The docker container install uvicorn by default. Below are the commands you can use to run the API service directly from the command-line where you can toggle many of the options you would use in a production environments:
#gunicorn (https://gunicorn.org/)
gunicorn loco.loco_fastapi.service:app -w 2 -k uvicorn.workers.UvicornWorker
#uvicorn (uvicorn.org/)
uvicorn --workers 10 loco.loco_fastapi.service:app --no-access-log
The service has several options for running direct form the command-line
#Built in help
>./loco.py --help
Usage: loco.py [OPTIONS] COMMAND [ARGS]...
This applciation will return the lat/lon from any one of several web
services.
Options:
--google_api_key TEXT
--here_app_id TEXT
--here_app_code TEXT
--help Show this message and exit.
Commands:
proxy Start the API server
query Search for the given address
#Options can be passed in via environment variables or command-line options
>env GOOGLE_API_KEY=<key> HERE_APP_ID=<key> HERE_APP_CODE=<key> ./loco.py query "1313 Mockingbird Lane"
GOOGLE_API_KEY string, Developer key for Google API
HERE_APP_ID string, Developer app id for Here.com
HERE_APP_CODE string, Developer application code for Here.com
SERVER_PORT integer, Port that the service listens on, defaults to 8000
This is not an ongoing project. Feel free to clone and use this if you find it useful. I'm not planning on accepting an contributions or changes.
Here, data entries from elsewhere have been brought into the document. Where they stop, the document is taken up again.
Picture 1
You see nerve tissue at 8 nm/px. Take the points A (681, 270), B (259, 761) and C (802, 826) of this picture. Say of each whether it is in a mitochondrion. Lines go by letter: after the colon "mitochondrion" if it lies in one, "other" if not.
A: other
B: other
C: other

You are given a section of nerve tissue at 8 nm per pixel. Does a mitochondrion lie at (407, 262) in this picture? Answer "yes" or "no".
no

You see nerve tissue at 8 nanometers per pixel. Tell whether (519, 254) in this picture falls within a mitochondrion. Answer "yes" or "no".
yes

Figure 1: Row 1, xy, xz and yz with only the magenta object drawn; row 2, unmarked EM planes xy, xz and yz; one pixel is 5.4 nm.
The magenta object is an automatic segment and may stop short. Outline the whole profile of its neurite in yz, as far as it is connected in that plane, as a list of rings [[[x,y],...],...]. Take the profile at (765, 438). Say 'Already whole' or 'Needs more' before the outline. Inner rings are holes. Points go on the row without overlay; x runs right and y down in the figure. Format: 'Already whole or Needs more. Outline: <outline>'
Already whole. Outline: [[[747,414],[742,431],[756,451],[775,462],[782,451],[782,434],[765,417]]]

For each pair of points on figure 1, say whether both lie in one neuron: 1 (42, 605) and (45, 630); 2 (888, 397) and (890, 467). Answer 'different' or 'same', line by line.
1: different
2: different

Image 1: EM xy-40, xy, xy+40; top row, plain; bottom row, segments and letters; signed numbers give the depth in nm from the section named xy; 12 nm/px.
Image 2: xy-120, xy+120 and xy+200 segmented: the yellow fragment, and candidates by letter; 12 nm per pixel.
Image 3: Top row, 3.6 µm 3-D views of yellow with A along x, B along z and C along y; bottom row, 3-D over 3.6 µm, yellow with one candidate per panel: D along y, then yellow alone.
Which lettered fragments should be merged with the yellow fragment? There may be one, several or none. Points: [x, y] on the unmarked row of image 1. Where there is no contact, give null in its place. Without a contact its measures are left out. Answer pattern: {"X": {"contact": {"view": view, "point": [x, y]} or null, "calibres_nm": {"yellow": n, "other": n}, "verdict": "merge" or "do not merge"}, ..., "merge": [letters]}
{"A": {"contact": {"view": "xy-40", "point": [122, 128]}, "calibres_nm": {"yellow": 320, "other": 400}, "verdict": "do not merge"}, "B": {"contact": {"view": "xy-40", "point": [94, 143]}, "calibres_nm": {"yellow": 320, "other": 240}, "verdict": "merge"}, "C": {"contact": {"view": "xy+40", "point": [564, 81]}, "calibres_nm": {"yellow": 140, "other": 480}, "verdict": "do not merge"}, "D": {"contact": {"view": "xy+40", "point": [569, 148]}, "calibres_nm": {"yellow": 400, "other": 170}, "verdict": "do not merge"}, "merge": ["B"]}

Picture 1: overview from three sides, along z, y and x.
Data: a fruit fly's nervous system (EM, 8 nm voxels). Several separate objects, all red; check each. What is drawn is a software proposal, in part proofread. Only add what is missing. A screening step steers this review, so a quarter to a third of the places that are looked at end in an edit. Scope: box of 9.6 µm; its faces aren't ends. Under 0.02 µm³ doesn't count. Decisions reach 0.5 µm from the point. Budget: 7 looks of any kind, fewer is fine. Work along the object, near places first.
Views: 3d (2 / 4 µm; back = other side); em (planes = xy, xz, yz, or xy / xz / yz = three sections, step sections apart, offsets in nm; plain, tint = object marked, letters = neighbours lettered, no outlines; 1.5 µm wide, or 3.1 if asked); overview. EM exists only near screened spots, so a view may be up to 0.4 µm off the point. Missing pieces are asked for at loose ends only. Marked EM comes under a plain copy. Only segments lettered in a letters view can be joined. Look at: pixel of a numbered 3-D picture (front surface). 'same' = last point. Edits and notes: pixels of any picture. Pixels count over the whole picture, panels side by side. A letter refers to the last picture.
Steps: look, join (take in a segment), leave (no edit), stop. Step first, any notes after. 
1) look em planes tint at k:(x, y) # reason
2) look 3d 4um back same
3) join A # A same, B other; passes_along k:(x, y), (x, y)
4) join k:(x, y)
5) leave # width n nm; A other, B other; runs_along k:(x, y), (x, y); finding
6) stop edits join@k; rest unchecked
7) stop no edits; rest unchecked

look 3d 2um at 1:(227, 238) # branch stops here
Setup the environment: This is using venv
>pip install -e .
>pip install -r requirements.txt
>pip install -r requirements/dev.txt
Run pre-commit install to install pre-commit into your git hooks. pre-commit will now run on every commit. Every time you clone this project running pre-commit install should always be the first thing you do.
If you want to manually run all pre-commit hooks on a repository, run pre-commit run --all-files. To run individual hooks use pre-commit run <hook_id>.
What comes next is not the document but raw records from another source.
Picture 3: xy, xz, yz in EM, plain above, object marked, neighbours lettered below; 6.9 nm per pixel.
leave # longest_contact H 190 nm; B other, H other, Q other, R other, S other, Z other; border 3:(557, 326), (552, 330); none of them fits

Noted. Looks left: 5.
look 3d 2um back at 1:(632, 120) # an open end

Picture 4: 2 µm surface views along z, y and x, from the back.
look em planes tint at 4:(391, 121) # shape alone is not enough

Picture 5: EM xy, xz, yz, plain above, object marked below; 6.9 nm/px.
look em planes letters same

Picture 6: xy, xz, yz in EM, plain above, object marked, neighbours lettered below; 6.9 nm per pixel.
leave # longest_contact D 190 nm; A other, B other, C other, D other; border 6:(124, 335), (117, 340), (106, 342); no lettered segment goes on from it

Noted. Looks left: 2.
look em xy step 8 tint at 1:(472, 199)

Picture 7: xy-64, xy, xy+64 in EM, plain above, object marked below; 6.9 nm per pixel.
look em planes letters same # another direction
The first time pre-commit runs on a file it will automatically download, install, and run the hook. Note that running a hook for the first time may be slow. For example: If the machine does not have node installed, pre-commit will download and build a copy of node.
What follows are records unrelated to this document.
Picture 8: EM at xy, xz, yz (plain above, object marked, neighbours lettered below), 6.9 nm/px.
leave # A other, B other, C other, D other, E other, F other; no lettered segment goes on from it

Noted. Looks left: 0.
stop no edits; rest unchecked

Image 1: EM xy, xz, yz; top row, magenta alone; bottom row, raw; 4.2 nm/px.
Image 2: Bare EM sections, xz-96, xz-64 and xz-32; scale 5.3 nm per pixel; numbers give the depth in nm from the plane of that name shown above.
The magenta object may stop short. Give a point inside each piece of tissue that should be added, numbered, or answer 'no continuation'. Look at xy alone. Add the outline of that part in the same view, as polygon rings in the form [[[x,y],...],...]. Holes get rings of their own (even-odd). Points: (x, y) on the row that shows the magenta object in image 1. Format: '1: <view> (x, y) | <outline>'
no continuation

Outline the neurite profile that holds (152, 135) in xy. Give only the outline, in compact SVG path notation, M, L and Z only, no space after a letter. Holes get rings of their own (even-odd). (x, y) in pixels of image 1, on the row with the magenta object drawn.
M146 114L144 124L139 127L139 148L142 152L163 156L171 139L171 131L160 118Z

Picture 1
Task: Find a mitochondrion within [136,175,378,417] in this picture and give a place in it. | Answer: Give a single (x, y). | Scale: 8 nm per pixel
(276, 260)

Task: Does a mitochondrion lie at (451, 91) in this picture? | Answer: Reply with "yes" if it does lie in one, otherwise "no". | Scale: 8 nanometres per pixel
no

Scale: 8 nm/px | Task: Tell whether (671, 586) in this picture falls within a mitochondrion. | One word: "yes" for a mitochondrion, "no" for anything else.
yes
Setup the environment: This is using venv
>pip install -e .
>pip install -r requirements.txt
>pip install -r requirements/dev.txt
> pytest
============================= test session starts ==============================
platform linux -- Python 3.7.1, pytest-5.0.1, py-1.8.0, pluggy-0.12.0
rootdir: /home/travis/build/BrianAdams/py-location-service
collected 1 item
tests/test_google_location_client.py . [100%]
=============================== warnings summary ===============================
/home/travis/virtualenv/python3.7.1/lib/python3.7/distutils/__init__.py:4
/home/travis/virtualenv/python3.7.1/lib/python3.7/distutils/__init__.py:4: DeprecationWarning: the imp module is deprecated in favour of importlib; see the module's documentation for alternative uses
import imp
-- Docs: https://docs.pytest.org/en/latest/warnings.html
===================== 1 passed, 1 warnings in 0.07 seconds =====================
The command "pytest" exited with 0.
- Expose configuration for enabling hooks for authentication
- Flush out Unit tests
- Find the error codes for HERE
There are hooks for integrating with vscode using remote docker containers.